Vies multiples de Jeremiah Reynolds, Christian Garcin



 En retraçant dans son dernier livre l’épopée de Jeremiah Reynolds, Christian Garcin redonne à la littérature ses lettres de noblesse romanesque. Jeremiah Reynolds fait partie de ces types qui font le bonheur des romanciers : ils sont tombés dans l’oubli ou l’anonymat.

 On se demande d’ailleurs bien comment. Jeremiah Reynolds, c’est l’aventurier par excellence. S’élançant au cœur du 19ème siècle, il a fait de sa vie une destinée ; de ses envies, des défis à relever. Découverte (probable) de l’Antarctique de laquelle il tira un récit qui influença Edgar Allan Poe (Les Aventures d'Arthur Gordon Pym), virée aux Amériques qui le fît devenir colonel de l’armée chilienne pendant la guerre civile, puis chef d’une troupe d’indiens Mapuches ; marin baleinier et auteur d’un récit de chasse du gigantesque cachalot blanc : Mocha Dick, en 1839 – Melville copiteur ? Pour le commun des mortels, précisions qu’il fut aussi avocat à New York et secrétaire particulier d’un commandant de navire. 59 ans d’une existence qui ressemble à la vie.

 Après une enfance à la Zola (miséreuse et vaguement orpheline), Jeremiah Reynolds voit son destin basculer en 1823, dans l’Ohio, lorsque le théoricien de « la terre creuse », John Cleves Symmes, vient donner une conférence. Sa théorie est la suivante : il pense que la terre aurait comme des portes d’entrées (sorte de cratères se trouvant aux pôles Nord et Sud et par lesquels on accéderait à l’intérieur de la terre). Symmes peine à financer une expédition qui validerait sa thèse. Reynolds, fasciné et cultivé ; doué, contrairement à Symmes, pour séduire et convaincre, va alors s’en mêler. Il persuade un riche docteur New-Yorkais d’affréter un navire pour lancer l’expédition vers l’Antarctique et, même, le président John Quincy Adams (il passera devant le congrès), ce qui lui permettra d’allouer des fonds pour cette aventure. Bon, il n’y aura pas d’entrée de « la terre creuse » mais Jeremiah Reynolds posera le pied, après bien des périls, sur le continent antarctique en 1829.

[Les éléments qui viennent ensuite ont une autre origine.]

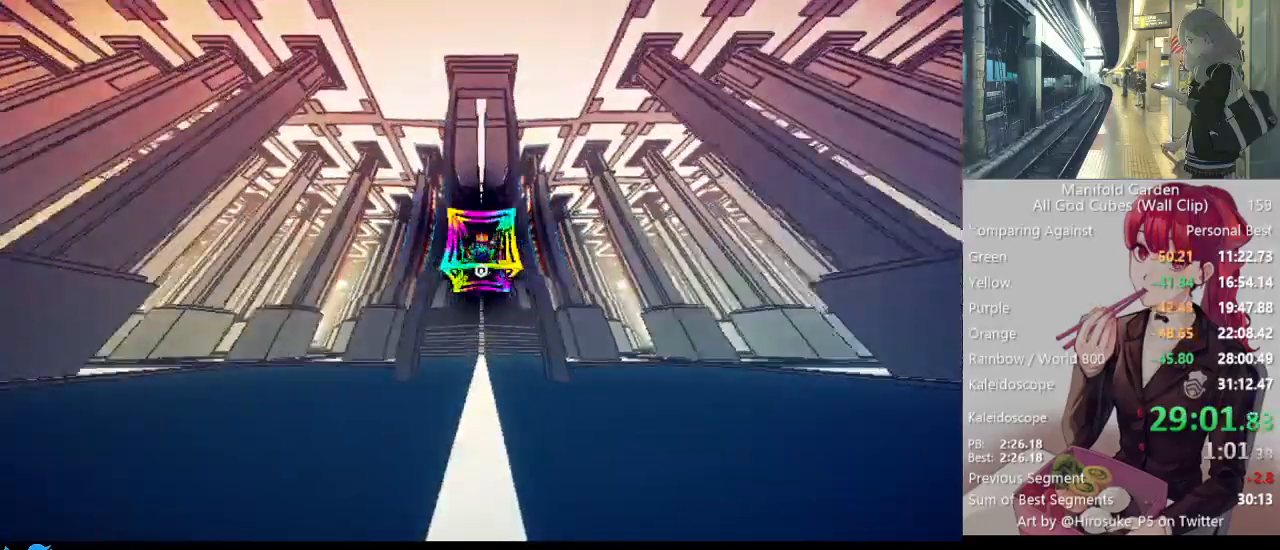
{"keys": ["shift", "w"], "mouse": [], "events": []}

 Ses aventures épiques se poursuivent : il part au Chili, tombe amoureux, fait la guerre. Las et désabusé, il s’embarque sur le Potomac, devient secrétaire particulier du capitaine. A lui l’océan et les rêves de chasse à la baleine blanche abreuvés par des marins à moitié saouls dans les tavernes de Valparaiso. Les rêves ne sont pas (tous) faits pour être réalisés. De retour à New-York, Jeremiah Reynolds boucle ses études de droit, se marie, se lie d’amitié avec Edgar Allan Poe, encore inconnu au bataillon. En 1839, Reynolds publie Mocha Dick, une fameuse histoire de baleinier donc, avant de s’éteindre sans heurts dans l’ancienne maison d’Edgar Allan Poe, en 1859.

 Avec un indéniable talent de narration, Christian Garcin a réussi dans ses Vies multiples de Jeremiah Reynolds (en lice pour  le Grand Prix RTL-Lire 2016) à retranscrire le destin éminemment romanesque de son héros. Ce récit, qui a tout du roman d’aventures, dépayse allègrement le lecteur avec ses voyages, ses histoires, ses croyances utopiques. Christian Garcin a la plume assez virtuose et évocatrice pour agrémenter le plaisir d’une lecture déjà passionnante. Figure archétypale de l’aventurier-explorateur, le téméraire et intrépide Jeremiah Reynolds méritait bien qu’un livre inspiré s’emparât ainsi de sa vie.


Vies multiples de Jeremiah Reynolds, Christian Garcin, janvier 2016, Stock.



 « L’amour de l’aventure, que nous éprouvions avec force et intensité, était devenu la passion maîtresse de nos âmes. Air doux et climats tempérés n’avaient que peu d’attrait pour nous. Depuis longtemps nous attendions avec impatience de pouvoir admirer les royaumes de la neige et de la « glace épaisse », et à présent, pour la première fois, inhalant le souffle froid des icebergs polaires qui se dressaient autour de nous, face à leur grandeur effrayante et sublime, nous accomplissions tout ce dont nous avions rêvé ».